*** Data for this exercise ***

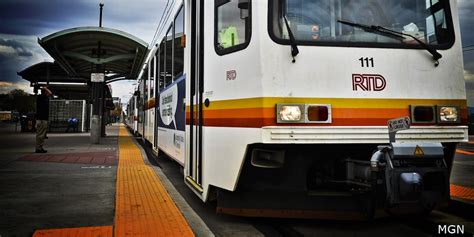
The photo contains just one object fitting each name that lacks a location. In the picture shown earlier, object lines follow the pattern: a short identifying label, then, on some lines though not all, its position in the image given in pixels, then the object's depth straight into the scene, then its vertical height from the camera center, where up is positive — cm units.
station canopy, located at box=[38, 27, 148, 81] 1187 +279
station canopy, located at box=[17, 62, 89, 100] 2277 +326
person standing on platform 955 +27
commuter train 314 +19
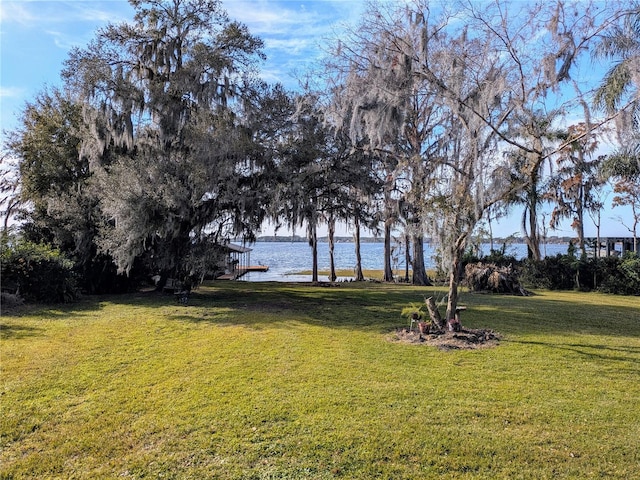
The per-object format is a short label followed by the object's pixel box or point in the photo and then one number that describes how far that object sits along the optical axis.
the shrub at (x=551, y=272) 15.80
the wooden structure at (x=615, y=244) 22.05
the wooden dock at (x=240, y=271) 24.40
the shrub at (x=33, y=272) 9.70
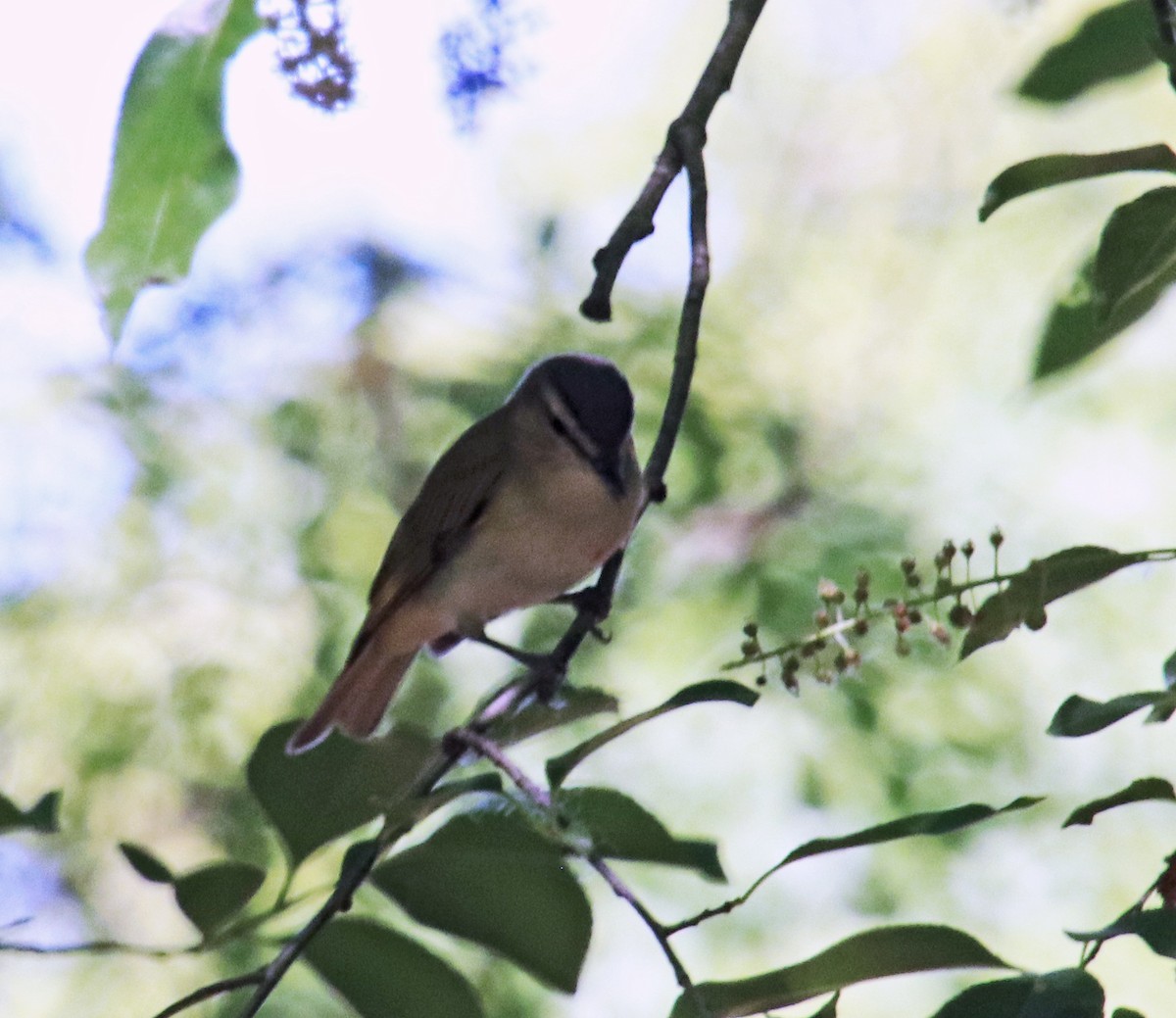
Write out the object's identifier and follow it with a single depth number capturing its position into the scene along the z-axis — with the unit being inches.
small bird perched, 205.3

***

__Task instructions__
With the pictures left out, write out exactly the lines from the line containing "commuter train 314 +19" through the last line of the entries above, both ends included, and no others.

__Written response__
commuter train 314 +19
The per-object format is a short label followed by the object's pixel box or point in the photo and then one number that describes how far that object sits along the optical axis.
the shrub at (x=551, y=272) 15.80
the wooden structure at (x=615, y=244) 22.05
the wooden dock at (x=240, y=271) 24.40
the shrub at (x=33, y=272) 9.70
Write out the object's identifier and follow it with a single depth number capturing its position into the scene along the z-axis — with the unit being inches.
small bird perched, 205.3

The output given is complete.